Further, in many cases you should supply any packages required for the model to run with the argument future_packages
, because the S3 generic update()
is used to update the model, which won’t ship the required globals. You don’t need this if using plan(multicore)
, since all futures will have access to the same shared memory (and you also don’t need it if your model is a base model, e.g. glm
).
This should work well with Windows.
Example:
num_cores
If you don’t touch the parallelism
argument, but just set num_cores
, e.g.:
model_results <- bootstrap_model(base_model = some_base_run,
base_data = some_interesting_data,
resamples = 9999,
num_cores = 8)
It’ll be as if you set parallelism = "parallel"
, and will use the parallel::mclapply
backend (unless you set num_cores = 1
!).
Unfortunately currently none of these methods have any progress bars setup. There used to be a call to a parallel package that did this, but it seemed to have some bugs. Hopefully this will be possible in the future.
The (not great) options for now: * run a small set to estimate timing before running a large set of models * using the split approach (see the Combining Runs approach above), print out some intermediate output between runs.

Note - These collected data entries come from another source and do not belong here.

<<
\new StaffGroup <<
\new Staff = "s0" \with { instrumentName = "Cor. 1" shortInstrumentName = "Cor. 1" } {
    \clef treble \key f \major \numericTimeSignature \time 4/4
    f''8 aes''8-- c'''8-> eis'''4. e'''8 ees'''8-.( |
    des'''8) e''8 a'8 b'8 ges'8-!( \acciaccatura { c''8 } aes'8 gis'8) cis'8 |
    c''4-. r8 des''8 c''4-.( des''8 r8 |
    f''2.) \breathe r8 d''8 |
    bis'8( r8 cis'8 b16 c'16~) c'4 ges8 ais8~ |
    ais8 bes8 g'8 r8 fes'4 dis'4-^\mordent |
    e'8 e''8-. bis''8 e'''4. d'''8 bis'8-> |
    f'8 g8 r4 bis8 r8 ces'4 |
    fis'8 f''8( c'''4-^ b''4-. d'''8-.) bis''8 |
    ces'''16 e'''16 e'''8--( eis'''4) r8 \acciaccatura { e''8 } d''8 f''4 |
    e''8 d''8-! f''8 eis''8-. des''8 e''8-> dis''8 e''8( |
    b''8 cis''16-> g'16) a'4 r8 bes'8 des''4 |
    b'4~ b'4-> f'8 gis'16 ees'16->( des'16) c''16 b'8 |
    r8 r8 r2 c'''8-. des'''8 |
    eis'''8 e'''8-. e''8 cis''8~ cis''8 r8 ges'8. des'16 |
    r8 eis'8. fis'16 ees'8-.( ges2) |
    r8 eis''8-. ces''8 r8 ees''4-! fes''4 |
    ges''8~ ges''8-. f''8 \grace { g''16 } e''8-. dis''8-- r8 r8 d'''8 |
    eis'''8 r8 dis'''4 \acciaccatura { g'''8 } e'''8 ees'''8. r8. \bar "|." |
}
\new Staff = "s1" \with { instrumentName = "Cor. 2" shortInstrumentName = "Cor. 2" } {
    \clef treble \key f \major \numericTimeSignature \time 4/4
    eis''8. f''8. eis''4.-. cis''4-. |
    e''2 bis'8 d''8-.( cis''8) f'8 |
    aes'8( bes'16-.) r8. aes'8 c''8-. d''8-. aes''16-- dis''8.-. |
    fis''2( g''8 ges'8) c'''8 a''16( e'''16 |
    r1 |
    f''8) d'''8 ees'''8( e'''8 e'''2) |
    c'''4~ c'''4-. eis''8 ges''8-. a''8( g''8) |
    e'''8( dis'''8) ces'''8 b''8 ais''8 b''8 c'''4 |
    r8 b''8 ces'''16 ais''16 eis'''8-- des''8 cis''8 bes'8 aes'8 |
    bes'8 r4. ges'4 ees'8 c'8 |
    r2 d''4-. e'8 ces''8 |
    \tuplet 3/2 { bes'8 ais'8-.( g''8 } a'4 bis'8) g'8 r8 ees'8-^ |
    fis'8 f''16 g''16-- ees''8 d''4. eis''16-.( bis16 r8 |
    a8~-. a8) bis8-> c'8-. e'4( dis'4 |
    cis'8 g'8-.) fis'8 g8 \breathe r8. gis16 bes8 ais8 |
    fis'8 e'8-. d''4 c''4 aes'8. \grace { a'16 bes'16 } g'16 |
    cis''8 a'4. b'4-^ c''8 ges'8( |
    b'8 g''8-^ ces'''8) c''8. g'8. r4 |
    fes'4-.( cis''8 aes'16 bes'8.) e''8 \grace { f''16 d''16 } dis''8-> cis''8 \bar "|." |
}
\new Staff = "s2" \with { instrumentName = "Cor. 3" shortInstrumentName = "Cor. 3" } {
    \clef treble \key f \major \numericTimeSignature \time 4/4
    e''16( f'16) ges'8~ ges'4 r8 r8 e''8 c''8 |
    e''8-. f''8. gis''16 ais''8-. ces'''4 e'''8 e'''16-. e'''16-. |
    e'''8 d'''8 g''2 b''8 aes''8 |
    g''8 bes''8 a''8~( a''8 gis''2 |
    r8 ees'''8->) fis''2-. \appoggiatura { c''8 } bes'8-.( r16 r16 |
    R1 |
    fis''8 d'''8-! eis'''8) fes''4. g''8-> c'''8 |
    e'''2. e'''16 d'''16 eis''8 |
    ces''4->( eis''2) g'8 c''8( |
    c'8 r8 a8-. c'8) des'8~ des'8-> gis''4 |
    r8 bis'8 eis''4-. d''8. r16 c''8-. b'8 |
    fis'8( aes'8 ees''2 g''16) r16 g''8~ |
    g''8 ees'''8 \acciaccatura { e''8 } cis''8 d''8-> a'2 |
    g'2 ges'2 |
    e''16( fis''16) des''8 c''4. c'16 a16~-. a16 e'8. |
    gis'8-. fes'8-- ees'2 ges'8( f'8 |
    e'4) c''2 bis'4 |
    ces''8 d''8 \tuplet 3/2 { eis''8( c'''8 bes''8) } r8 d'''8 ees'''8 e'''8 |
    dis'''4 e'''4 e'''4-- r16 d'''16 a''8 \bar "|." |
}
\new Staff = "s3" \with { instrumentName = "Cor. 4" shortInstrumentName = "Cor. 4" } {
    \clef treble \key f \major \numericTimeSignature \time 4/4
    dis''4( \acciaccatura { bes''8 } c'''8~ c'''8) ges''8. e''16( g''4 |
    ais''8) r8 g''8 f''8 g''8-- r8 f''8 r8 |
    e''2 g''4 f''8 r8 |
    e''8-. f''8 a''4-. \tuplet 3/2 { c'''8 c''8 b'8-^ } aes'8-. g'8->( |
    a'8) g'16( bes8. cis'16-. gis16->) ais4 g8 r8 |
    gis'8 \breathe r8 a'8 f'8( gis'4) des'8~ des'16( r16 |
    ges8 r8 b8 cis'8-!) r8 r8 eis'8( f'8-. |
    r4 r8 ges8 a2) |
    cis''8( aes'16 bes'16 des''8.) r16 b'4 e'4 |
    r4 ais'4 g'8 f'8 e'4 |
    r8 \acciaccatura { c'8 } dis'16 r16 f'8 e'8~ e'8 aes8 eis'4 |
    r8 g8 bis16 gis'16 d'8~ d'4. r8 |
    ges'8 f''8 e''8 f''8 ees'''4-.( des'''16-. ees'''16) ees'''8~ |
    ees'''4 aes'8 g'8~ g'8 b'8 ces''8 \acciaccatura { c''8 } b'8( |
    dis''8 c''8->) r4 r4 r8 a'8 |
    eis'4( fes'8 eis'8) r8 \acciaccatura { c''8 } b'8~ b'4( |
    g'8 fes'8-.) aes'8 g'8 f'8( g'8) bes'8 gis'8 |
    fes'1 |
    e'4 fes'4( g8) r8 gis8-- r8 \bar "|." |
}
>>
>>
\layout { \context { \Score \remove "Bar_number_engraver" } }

Let’s look at an example of the second approach, using the future
argument. First, we’ll write a somewhat rough logging function:
log_remaining <- function(start_time,
cur_time,
j,
total_iters,
time_units = "hours"){
cur_time <- Sys.time()
total_time <- difftime(cur_time, start_time, units = time_units)
est_remaining <- (total_iters - j) * (total_time / j)

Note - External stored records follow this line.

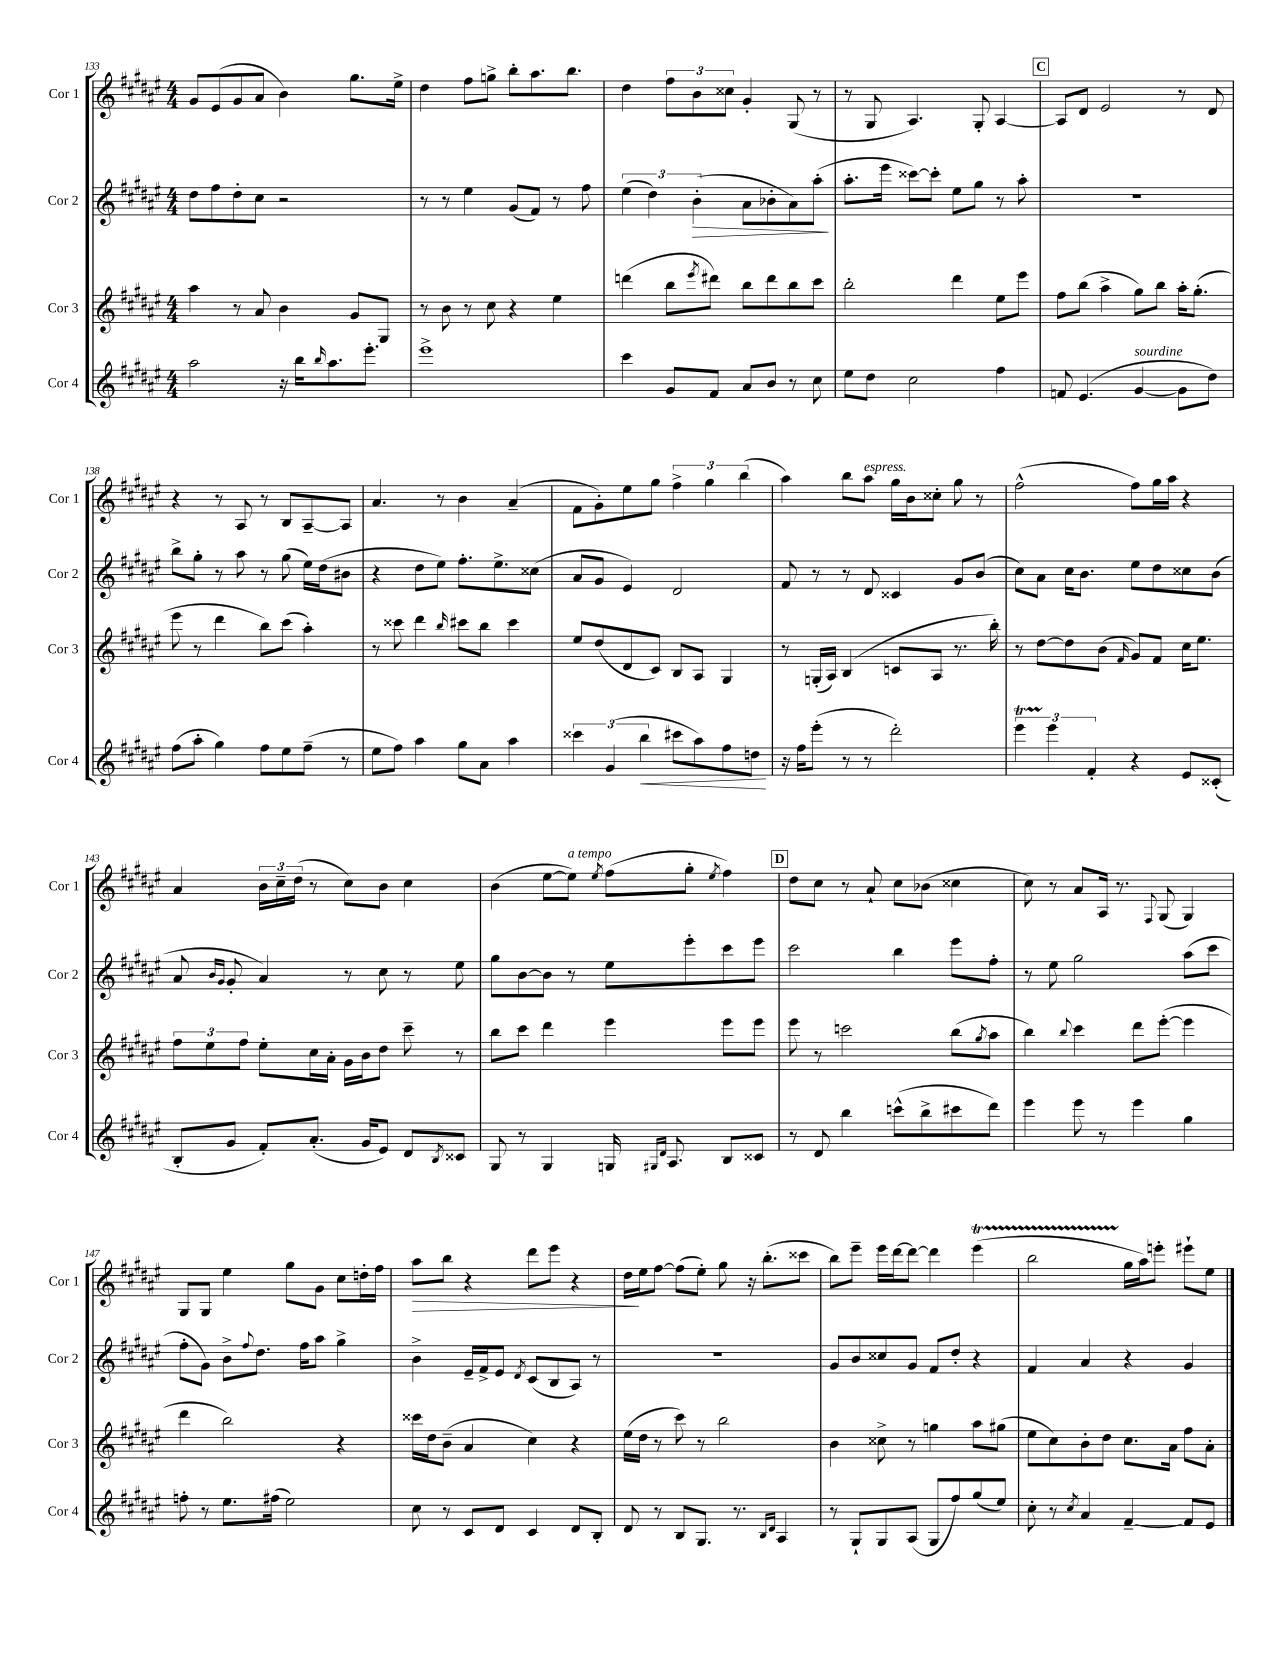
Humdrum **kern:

**kern	**kern	**kern	**kern
*staff4	*staff3	*staff2	*staff1
*clefG2	*clefG2	*clefG2	*clefG2
*k[f#c#g#d#a#e#]	*k[f#c#g#d#a#e#]	*k[f#c#g#d#a#e#]	*k[f#c#g#d#a#e#]
*M4/4	*M4/4	*M4/4	*M4/4
2aa#	4aa#	8dd#	8g#
.	.	8ff#	(8e#
.	8r	8dd#'	8g#
.	8a#	8cc#	8a#
16r	4b	2r	4b)
16bb	.	.	.
16qqbb	.	.	.
8.aa#	.	.	.
.	8g#	.	8.gg#
8.eee#'	.	.	.
.	8G#	.	.
.	.	.	16ee#^
=	=	=	=
1eee#^	8r	8r	4dd#
.	8b	8r	.
.	8r	4ee#	8ff#
.	8cc#	.	8gg^
.	4r	(8g#	8bb'
.	.	8f#)	8.aa#
.	4ee#	8r	.
.	.	.	8.bb
.	.	8ff#	.
=	=	=	=
4ccc#	(4ddd	(6ee#	4dd#
.	.	6dd#)	.
8g#	8bb	.	12ff#
.	.	(6b'	12b
.	8qeee#	.	.
8f#	8ddd#)	.	.
.	.	.	12cc##
8a#	8bb	8a#	4g#'
8b	8ddd#	8b-'	.
8r	8bb	8a#)	(8G#
8cc#	8ccc#	(8aa#'	8r
=	=	=	=
8ee#	2bb'	8.aa#'	8r
8dd#	.	.	8G#
.	.	16eee#	.
2cc#	.	[8ccc##)	4.A#)
.	.	8ccc##']	.
.	4ddd#	8ee#	.
.	.	8gg#	8G#'
4ff#	8ee#	8r	[4A#
.	8eee#	8aa#'	.
=	=	=	=
8f	8ff#	1r	8A#]
(4.e#	(8bb	.	8d#
.	4aa#^	.	2e#
[4g#	8gg#)	.	.
.	8bb	.	.
8g#]	16aa#'	.	8r
.	(8.gg#'	.	.
8dd#)	.	.	8d#
=	=	=	=
(8ff#	8eee#	8bb^	4r
8aa#'	8r	8gg#'	.
4gg#)	4ddd#	8r	8r
.	.	8aa#	8A#
8ff#	8bb)	8r	8r
8ee#	(8ccc#	(8gg#	8B
(8ff#~	4aa#')	16ee#)	[8A#~
.	.	(16dd#	.
8r	.	8b#	8A#]
=	=	=	=
8ee#	8r	4r	4.a#
8ff#)	8ccc##	.	.
4aa#	4ddd#	8dd#	.
.	.	8ee#)	8r
.	16qqbb	.	.
8gg#	8ccc#	8.ff#'	4b
8a#	8bb	.	.
.	.	8.ee#^	.
4aa#	4ccc#	.	(4a#~
.	.	(8cc##	.
=	=	=	=
6ccc##	8ee#	8a#	8f#
.	(8dd#	8g#	8g#')
(6g#	.	.	.
.	8d#	4e#)	8ee#
6bb	.	.	.
.	8c#)	.	8gg#
8ccc#	8B	2d#	6ff#^
8aa#)	8A#	.	.
.	.	.	6gg#
8ff#	4G#	.	.
.	.	.	(6bb
8dd	.	.	.
=	=	=	=
16r	8r	8f#	4aa#)
16ff#	.	.	.
(8eee#'	(16G'	8r	.
.	16A#)	.	.
8r	(4B	8r	8bb
8r	.	8d#	8aa#
2ddd#')	8c	4c##	16gg#
.	.	.	16b
.	8A#	.	8cc##'
.	8.r	8g#	8gg#
.	.	(8b	8r
.	16bb')	.	.
=	=	=	=
6eee#	8r	8cc#)	(2ff#^^
.	[8dd#	8a#	.
6eee#	.	.	.
.	8dd#]	16cc#	.
.	.	8.b	.
6f#'	.	.	.
.	(8b	.	.
.	16qqf#	.	.
4r	8g#)	8ee#	8ff#)
.	8f#	8dd#	16gg#
.	.	.	16aa#
8e#	16cc#	8cc##	4r
.	8.ee#	.	.
(8c##'	.	(8b	.
=	=	=	=
8B'	12ff#	8a#	4a#
.	12ee#	.	.
.	.	16qqb	.
.	.	16qqg#	.
8g#	.	8g#'	.
.	12ff#	.	.
8f#')	8ee#'	4a#)	24b
.	.	.	24cc#~
.	.	.	(24dd#
(8.a#'	16cc#	.	8r
.	16a#'	.	.
.	16g#	8r	8cc#)
16g#	16b	.	.
8e#)	8dd#	8cc#	8b
8d#	8ccc#~	8r	4cc#
8qB	.	.	.
8c##	8r	8ee#	.
=	=	=	=
8G#	8bb	8gg#	(4b
8r	8ccc#	[8b	.
4G#	4ddd#	8b]	[8ee#
.	.	8r	8ee#])
.	.	.	8qee#
16G	4eee#	8ee#	(8ff#
16qqG#	.	.	.
16qqd#	.	.	.
8.A#	.	.	.
.	.	8eee#'	8gg#'
.	.	.	8qee#
8B	8eee#	8ccc#	4ff#)
8c##	8eee#	8eee#	.
=	=	=	=
8r	8eee#	2ccc#	8dd#
8d#	8r	.	8cc#
4bb	2ccc	.	8r
.	.	.	8a#`
(8ccc^^	.	4bb	8cc#
8bb^	.	.	(8b-
8ccc#	(8bb	8eee#	4cc##
.	8qgg#	.	.
8ddd#)	8aa#	8ff#'	.
=	=	=	=
4eee#	4bb)	8r	8cc#)
.	.	8ee#	8r
.	8qqbb	.	.
8eee#	4ccc#	2gg#	8a#
8r	.	.	16A#
.	.	.	8.r
4eee#	8ddd#	.	.
.	.	.	8qqF#
.	([8eee#'	.	(8G#
4gg#	4eee#]	(8aa#	4G#)
.	.	8ccc#	.
=	=	=	=
8ff'	4ddd#	8ff#'	8G#
8r	.	8g#)	8G#
8.ee#	2bb)	8b^	4ee#
.	.	8qqff#	.
.	.	8.dd#	.
(16ff#	.	.	.
2ee#)	.	.	8gg#
.	.	16ff#	.
.	.	8aa#	8g#
.	4r	4gg#^	8cc#
.	.	.	16dd'
.	.	.	16ff#
=	=	=	=
8cc#	16ccc##	4b^	8aa#
.	16dd#	.	.
8r	(8b~	.	8bb
8c#	4a#	16e#~	4r
.	.	16f#^	.
8d#	.	8e#	.
.	.	8qd#	.
4c#	4cc#)	(8c#	8ddd#
.	.	8B	8eee#
8d#	4r	8A#)	4r
8B'	.	8r	.
=	=	=	=
8d#	(16ee#	1r	16dd#
.	16dd#	.	16ee#
8r	8r	.	[8ff#
8B	8ccc#)	.	(8ff#]
8.G#	8r	.	8ee#')
.	2bb	.	8gg#
8.r	.	.	.
.	.	.	16r
.	.	.	(8.bb'
16qqB	.	.	.
16qqd#	.	.	.
4A#	.	.	.
.	.	.	8ccc##
=	=	=	=
8r	4b	8g#	8bb)
8G#`	.	8b	8eee#~
8G#	8cc##^	8cc##	16eee#
.	.	.	[16ddd#
(8A#	8r	8g#	8ddd#_
8G#	4gg	8f#	4ddd#]
8ff#)	.	8dd#'	.
(8gg#	8aa#	4r	(4eee#
8ee#)	(8gg#	.	.
=	=	=	=
8cc#'	8ee#	4f#	2bb
8r	8cc#)	.	.
8qcc#	.	.	.
4a#	8b'	4a#	.
.	8dd#	.	.
[4f#~	8.cc#	4r	16gg#
.	.	.	16aa#)
.	.	.	8eee'
.	16a#	.	.
8f#]	8ff#	4g#	8eee#`
8e#	8a#'	.	8ee#
==	==	==	==
*-	*-	*-	*-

paste0("[", cur_time, "] [iteration ", j, "] ",
"total ", time_units, ": ", round(total_time, 3), " // ",
"est remaining ", time_units, ": ", round(est_remaining, 3))
}
This looks like:
total_iterations <- 5
start_time <- Sys.time()
for (j in 1:total_iterations) {
## simulate expensive operation...
Sys.sleep(2)
print(log_remaining(start_time, Sys.time(), j, total_iterations, "secs"))
}
# [1] "[2020-03-29 15:42:09] [iteration 1] total secs: 2.004 // est remaining secs: 8.017"

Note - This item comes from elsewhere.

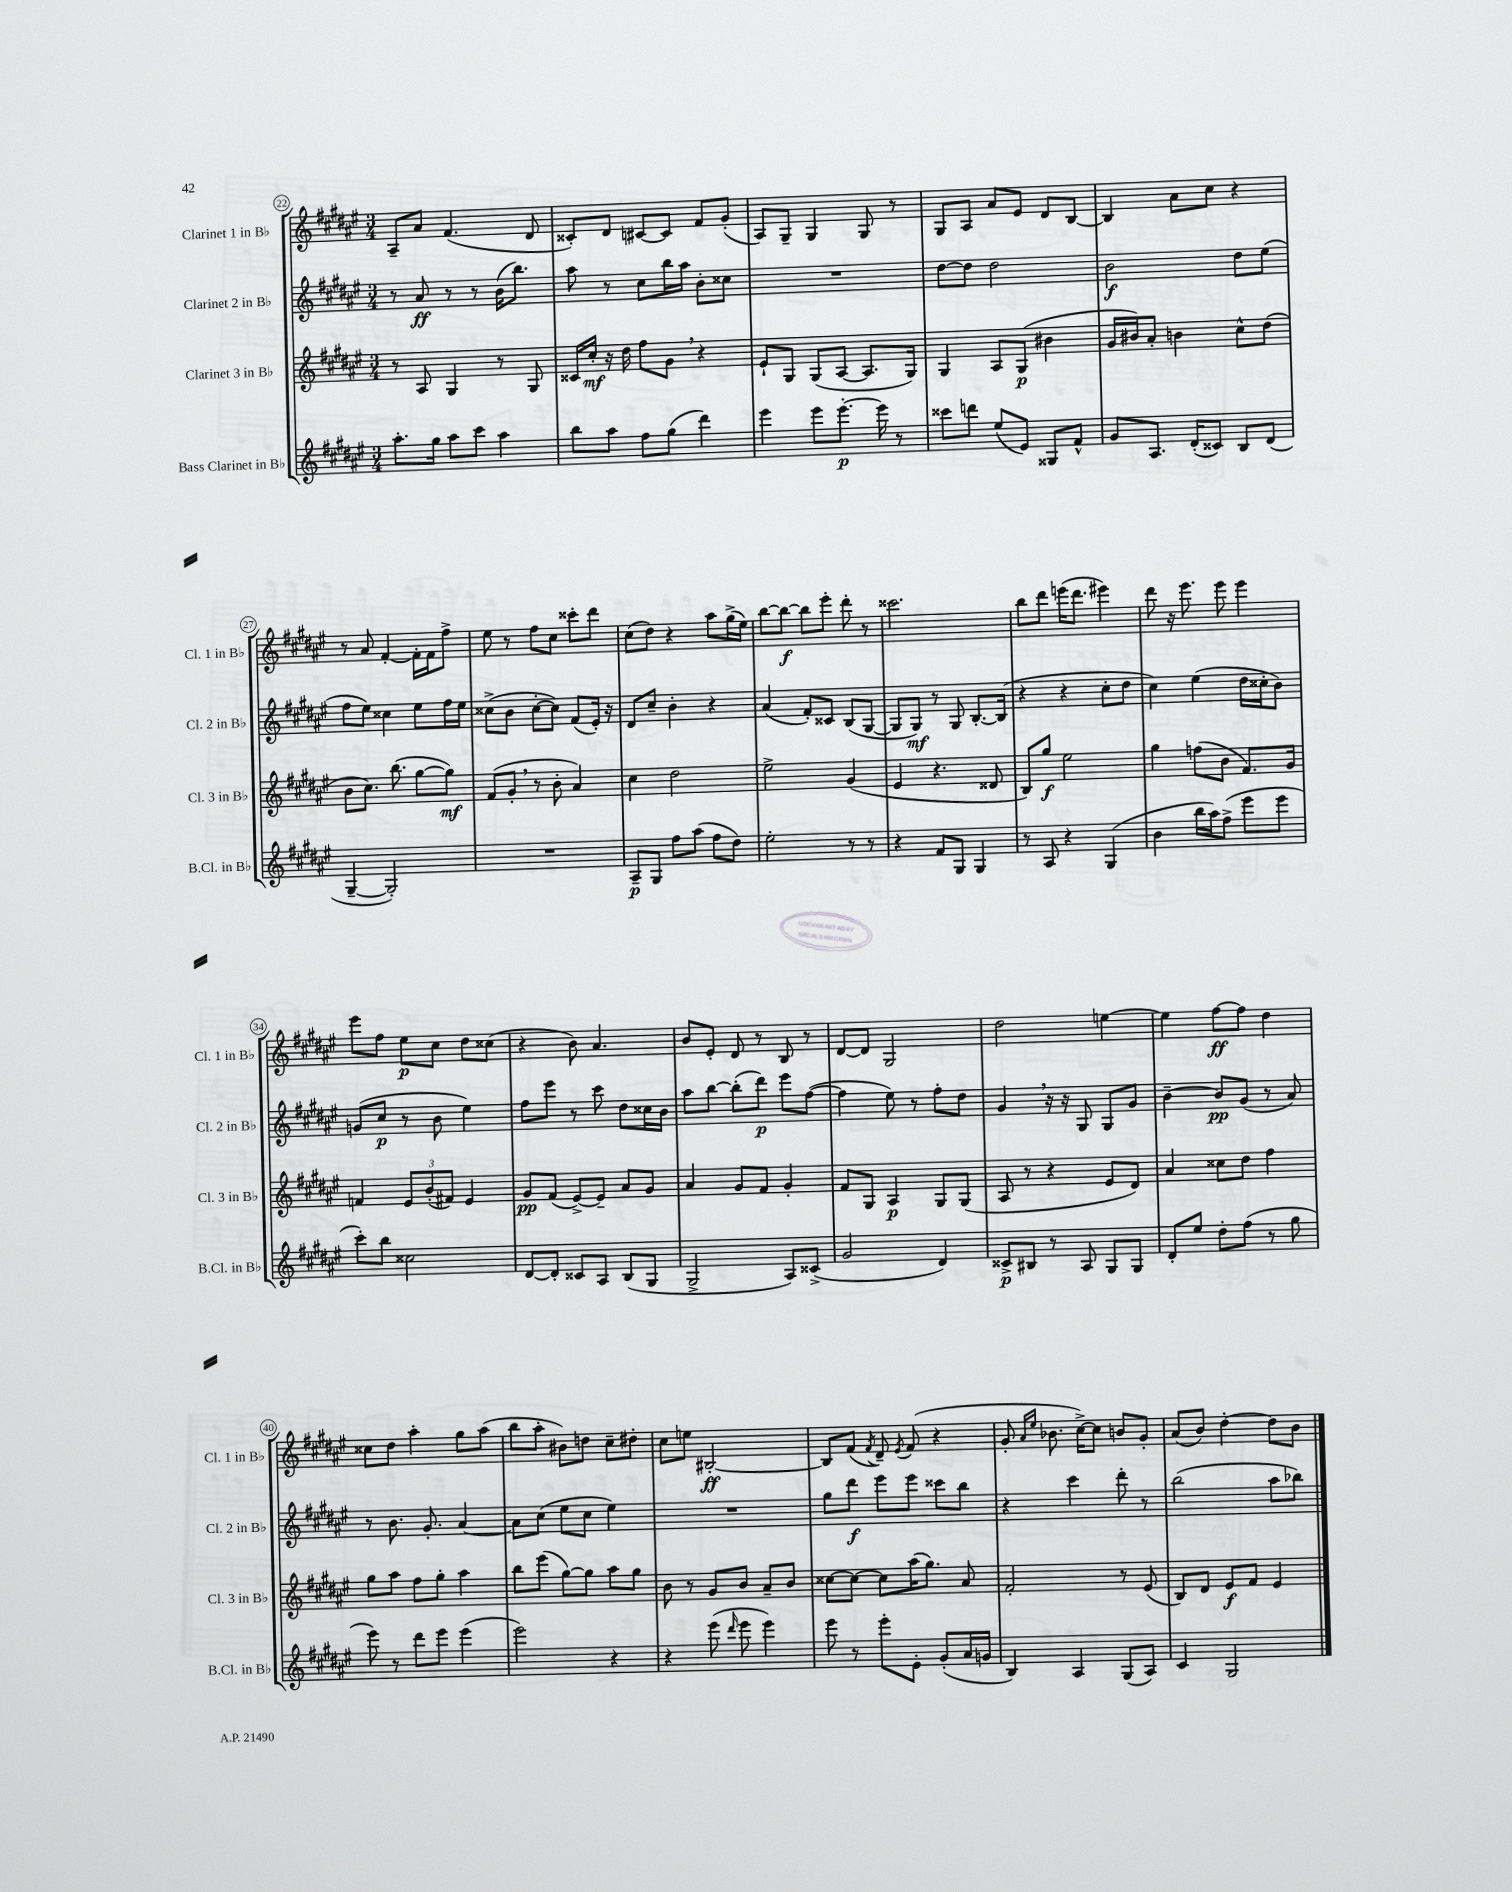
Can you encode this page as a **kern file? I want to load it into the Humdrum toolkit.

# [1] "[2020-03-29 15:42:11] [iteration 2] total secs: 4.015 // est remaining secs: 6.023"
# [1] "[2020-03-29 15:42:13] [iteration 3] total secs: 6.02 // est remaining secs: 4.014"
# [1] "[2020-03-29 15:42:15] [iteration 4] total secs: 8.025 // est remaining secs: 2.006"
# [1] "[2020-03-29 15:42:17] [iteration 5] total secs: 10.028 // est remaining secs: 0"
As before, don’t forget return_coefs_instead = TRUE
. We’d run:
library(future)
plan("multiprocess")
results_list <- list()
num_blocks <- 50
runs_per_block <- 100
start_time <- Sys.time()
for (j in 1:num_blocks) {
results_list[[j]] <- bootstrap_model(base_model = base_run,
base_data = test_data,
resamples = runs_per_block,
parallelism = "future",
return_coefs_instead = TRUE,
suppress_sampling_message = TRUE)
print(log_remaining(start_time, Sys.time(), j, num_blocks, "secs"))
}
combined_results <- combine_resampled_lists(results_list)
Of course with 50 blocks of size 100, we’d get the equivalent of 5000 samples.
Let’s first reuse the model from the glmmTMB vignettes:
owls <- transform(Owls,
nest = reorder(Nest, NegPerChick),
ncalls = SiblingNegotiation,
ft = FoodTreatment)
fit_zipoisson <- glmmTMB(
ncalls ~ (ft + ArrivalTime) * SexParent +
offset(log(BroodSize)) + (1 | nest),
data = owls,
ziformula = ~1,
family = poisson)
We run this more or less the same way as the other models:
In this case the output would be a list with two entries, one matrix in zero_boot$cond
, the typical conditional
model, and another matrix (in this case a single row, because ziformula = ~1
) in zero_cond$zi
, each giving the same shape output as we’ve seen above.
In this particular model, the bootstrap model is quite conservative. Assumptions are often useful!